Rejim ile protestocular arasındaki en temel problematik, teokratik cumhuriyet yönetim şekli olmuştur. Çünkü, teokratik yönetim, dini normlar çerçevesinde siyasi politikalar üretebilmekte ve bu çerçevenin dışına çıkamamaktır. İran rejiminin protestolara yönelik tüm baskılarına rağmen, protestocuların bu baskılar karşısında istikrarlı bir şekilde eylemlerine devam etmiştir. Bu vaziyete ve protestocuların seküler taleplerine ilişkin rejimin nasıl bir açılım yapacağı merak konusu olmuştu. Bu yönetimsel açmaz içerisinde rejim, halkın taleplerini ne dereceye kadar ve ne yönde karşılayabilecekti? Cevaplanması gereken kritik sorulardan biri olmuştu. Teokratik bir rejim, tabiatı itibariyle dini normlar çerçevesinde, protestocuların taleplerine yönelik nasıl bir açılım yapabilir?
Tüm bu sorular gölgesinde protestolar devam ederken İran Genel Başsavcısı Muhammed Cafer Muntazeri, İrşad Devriyesinin lağvedildiğini duyurdu. Alınan bu karardan birkaç gün önce Muntazeri tarafından yapılan açıklamada Meclis ve Devrim Yüksek Konseyi’nin başörtüsü konusunda çalışma yürüttüğünü ve 15 gün içerisine bu çalışmanın sonuçlanacağı şeklinde açıklama yapmıştı. Bu açıklamadan birkaç gün sonra İrşad Devriyesinin kaldırıldığı açıklandı. Mahsa Amini’nin hayatını kaybetmesinin ardından hem dünya çapında hem ülke çapında tepkileri üzerine çeken İran hükümetinin aldığı bu karar oldukça geniş yankı uyandırdı. 2005 yılında kurulan İrşad Devriyesi dönemi kapanmış, yani sokaktaki hicap denetçileri artık sokaktan çekilmiştir.

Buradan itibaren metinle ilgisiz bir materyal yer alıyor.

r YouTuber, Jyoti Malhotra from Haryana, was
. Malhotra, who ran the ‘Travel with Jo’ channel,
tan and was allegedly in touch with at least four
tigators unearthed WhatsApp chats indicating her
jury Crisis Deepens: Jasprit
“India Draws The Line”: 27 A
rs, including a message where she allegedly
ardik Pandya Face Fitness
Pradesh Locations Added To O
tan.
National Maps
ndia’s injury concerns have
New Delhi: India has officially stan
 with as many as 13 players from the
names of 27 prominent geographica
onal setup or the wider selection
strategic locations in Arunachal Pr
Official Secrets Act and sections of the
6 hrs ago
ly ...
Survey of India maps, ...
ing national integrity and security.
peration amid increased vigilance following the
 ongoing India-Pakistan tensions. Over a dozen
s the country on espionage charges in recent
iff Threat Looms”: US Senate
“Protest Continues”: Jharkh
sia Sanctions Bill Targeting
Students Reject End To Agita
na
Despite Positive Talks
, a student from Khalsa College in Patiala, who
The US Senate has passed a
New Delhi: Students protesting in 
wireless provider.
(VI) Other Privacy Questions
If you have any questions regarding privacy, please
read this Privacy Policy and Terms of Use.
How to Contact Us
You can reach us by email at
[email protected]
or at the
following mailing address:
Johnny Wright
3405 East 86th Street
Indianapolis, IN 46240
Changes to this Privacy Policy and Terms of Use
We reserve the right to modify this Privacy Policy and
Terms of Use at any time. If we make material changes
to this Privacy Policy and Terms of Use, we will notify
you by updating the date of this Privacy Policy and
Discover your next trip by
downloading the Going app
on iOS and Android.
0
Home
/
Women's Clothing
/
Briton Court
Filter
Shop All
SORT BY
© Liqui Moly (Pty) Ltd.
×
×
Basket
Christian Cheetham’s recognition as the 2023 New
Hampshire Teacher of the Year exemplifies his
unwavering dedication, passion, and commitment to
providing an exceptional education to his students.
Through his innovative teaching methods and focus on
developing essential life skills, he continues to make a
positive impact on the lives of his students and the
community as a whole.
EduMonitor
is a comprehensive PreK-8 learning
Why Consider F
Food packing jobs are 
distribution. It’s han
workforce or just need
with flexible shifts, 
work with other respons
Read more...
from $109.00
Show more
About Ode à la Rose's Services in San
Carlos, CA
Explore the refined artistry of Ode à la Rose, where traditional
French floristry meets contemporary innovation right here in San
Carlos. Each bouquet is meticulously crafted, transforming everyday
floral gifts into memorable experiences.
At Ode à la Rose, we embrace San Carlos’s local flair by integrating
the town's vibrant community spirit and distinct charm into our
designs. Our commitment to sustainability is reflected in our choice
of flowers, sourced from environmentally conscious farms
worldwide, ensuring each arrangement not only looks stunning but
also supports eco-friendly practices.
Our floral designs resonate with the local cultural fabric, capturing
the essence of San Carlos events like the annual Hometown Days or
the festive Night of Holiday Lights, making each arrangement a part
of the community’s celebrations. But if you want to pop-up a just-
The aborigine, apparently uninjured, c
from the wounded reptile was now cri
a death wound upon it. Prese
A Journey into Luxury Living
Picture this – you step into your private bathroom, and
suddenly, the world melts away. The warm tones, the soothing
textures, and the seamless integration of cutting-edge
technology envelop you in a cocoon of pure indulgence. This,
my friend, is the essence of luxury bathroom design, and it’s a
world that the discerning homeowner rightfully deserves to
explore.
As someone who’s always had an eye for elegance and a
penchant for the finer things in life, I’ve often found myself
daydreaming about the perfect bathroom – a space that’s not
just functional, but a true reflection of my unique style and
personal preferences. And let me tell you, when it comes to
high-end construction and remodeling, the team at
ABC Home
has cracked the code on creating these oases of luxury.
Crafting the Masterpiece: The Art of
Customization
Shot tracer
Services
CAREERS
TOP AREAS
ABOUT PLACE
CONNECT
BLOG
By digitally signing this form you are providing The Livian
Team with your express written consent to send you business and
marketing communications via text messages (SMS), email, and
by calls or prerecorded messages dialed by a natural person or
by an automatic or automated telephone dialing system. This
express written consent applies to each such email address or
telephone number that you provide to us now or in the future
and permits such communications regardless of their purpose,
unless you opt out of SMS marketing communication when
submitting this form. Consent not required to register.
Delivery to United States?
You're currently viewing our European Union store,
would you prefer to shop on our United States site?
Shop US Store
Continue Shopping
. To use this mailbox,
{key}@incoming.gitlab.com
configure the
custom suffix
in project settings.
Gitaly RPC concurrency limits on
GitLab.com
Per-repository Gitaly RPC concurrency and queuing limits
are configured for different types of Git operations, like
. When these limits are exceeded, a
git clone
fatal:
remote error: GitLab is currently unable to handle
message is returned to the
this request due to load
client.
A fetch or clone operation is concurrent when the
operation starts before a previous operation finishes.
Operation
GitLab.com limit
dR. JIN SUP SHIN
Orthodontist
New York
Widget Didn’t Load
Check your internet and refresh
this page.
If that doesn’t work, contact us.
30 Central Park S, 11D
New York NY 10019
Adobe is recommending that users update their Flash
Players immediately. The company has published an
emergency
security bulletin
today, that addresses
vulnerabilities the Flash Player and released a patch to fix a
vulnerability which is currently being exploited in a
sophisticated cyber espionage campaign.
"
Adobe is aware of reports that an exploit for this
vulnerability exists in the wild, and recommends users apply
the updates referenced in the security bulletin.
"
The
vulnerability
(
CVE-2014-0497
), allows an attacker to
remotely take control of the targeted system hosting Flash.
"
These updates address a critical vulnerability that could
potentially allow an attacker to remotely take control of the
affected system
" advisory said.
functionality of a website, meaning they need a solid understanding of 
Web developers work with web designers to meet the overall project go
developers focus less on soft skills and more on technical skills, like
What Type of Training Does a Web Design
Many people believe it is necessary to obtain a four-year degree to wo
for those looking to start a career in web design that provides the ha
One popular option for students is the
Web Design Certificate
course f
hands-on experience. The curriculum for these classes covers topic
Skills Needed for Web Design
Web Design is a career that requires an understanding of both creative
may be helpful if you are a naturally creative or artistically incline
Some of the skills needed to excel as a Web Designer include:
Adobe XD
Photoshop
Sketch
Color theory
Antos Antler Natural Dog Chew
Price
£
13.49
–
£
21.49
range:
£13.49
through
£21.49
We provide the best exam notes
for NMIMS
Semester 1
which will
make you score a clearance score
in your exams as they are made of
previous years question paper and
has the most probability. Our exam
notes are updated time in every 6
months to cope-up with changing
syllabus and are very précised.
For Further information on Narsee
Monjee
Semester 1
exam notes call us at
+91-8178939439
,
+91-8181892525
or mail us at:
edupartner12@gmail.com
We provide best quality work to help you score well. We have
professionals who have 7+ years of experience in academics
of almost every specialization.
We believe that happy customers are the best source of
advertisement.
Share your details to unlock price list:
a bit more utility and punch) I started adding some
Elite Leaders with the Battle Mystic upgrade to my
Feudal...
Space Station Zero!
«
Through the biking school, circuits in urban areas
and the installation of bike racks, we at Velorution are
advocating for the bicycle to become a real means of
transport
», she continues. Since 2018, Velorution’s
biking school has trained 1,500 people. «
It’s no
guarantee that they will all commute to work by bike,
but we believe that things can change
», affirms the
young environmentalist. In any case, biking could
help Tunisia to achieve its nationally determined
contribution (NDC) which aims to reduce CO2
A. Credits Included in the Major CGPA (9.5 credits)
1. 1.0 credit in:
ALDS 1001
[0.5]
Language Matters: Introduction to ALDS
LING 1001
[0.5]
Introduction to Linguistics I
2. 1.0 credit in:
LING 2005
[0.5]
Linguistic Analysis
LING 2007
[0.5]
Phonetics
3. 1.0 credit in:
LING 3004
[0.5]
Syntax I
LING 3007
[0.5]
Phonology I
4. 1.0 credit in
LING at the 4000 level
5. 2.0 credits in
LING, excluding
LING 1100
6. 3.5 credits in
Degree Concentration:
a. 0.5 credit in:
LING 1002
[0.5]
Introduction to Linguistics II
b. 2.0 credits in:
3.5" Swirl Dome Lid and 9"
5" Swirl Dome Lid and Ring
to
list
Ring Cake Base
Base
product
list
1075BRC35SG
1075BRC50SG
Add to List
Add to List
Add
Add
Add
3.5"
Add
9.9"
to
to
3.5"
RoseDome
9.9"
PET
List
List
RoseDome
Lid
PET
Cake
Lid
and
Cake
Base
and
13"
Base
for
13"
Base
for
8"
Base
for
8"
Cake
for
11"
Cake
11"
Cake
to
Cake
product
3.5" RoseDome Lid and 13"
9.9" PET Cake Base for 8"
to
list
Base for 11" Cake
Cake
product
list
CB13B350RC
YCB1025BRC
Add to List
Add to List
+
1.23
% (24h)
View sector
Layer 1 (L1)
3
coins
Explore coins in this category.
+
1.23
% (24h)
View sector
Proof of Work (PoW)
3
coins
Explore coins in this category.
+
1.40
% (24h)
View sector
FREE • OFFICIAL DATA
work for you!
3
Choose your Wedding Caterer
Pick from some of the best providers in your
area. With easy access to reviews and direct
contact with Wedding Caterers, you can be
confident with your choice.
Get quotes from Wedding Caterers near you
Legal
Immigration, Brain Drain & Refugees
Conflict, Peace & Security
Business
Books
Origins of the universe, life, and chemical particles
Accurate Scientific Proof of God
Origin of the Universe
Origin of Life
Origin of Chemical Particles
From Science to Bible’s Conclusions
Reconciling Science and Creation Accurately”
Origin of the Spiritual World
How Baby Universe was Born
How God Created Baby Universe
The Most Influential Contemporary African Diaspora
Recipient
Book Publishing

Hamshahri Online haberine göre, İran Genel Başsavcısı Muhammed Cafer Muntazeri, "Hibrit Savaşın Boyutlarının Açıklanması" konulu toplantıda katılımcıların birinin İrşad Devriyesinin neden kapatıldığına ilişkin sorusunu şu şekilde cevapladı: "Ahlak polisinin yargı erki ile hiçbir ilişkisi olmadığı gibi, geçmişte nerede kurulduysa orada kapatılmıştır. Tabii ki, yargı topluluk düzeyinde davranışsal eylemleri izlemeye devam ediyor." Muntazeri, konuşmasının devamında "Ülkenin Başsavcısı olarak, asıl sorunlarla baş etmekte yetersiz kalmayacağımıza dair kamuoyuna söz veriyorum." şeklinde ifadede bulunmuştur. İran'ın, Ittehad Mellat Partisi Genel Sekreteri Azar Mansuri, bir grup siyasi aktivistle birlikte Yüksek Ulusal Güvenlik Konseyi sekreteri Ali Shamkhani ile bir araya gelmiştir. Bu toplantıda rehberlik devriyeleri konusuna değinen Mansuri, "Bu giyim benim seçimim olduğu gibi, başkalarına da seçme hakkı tanınmalı." şeklinde bulunmuştur.
İrşad Devriyesinin kaldırılması ile birlikte bu ve benzeri açıklamalar hükümet yetkililerinin protestolar bakış açısının değiştiğinin göstergesidir. Daha önce salt ulusal güvenlik zemininde değerlendirilen protestolara yönelik bakış açısı hem protestocularla rejim arasındaki diyalog köprüsünü koparmakta hem de protestoları çıkış noktasından uzaklaştıracak farklı eğilime sahip grupların katılması ile protestoların evrilmesine sebep olacak açıklar yaratmaktadır. İran hükümetinin bu adımı, köklü bir değişimin kapısını aralayacak bir adım olmasa dahi iletişim kurmak için bir başlangıç, gelecekteki politik iyileştirmelerin ön adımı olarak değerlendirilebilir.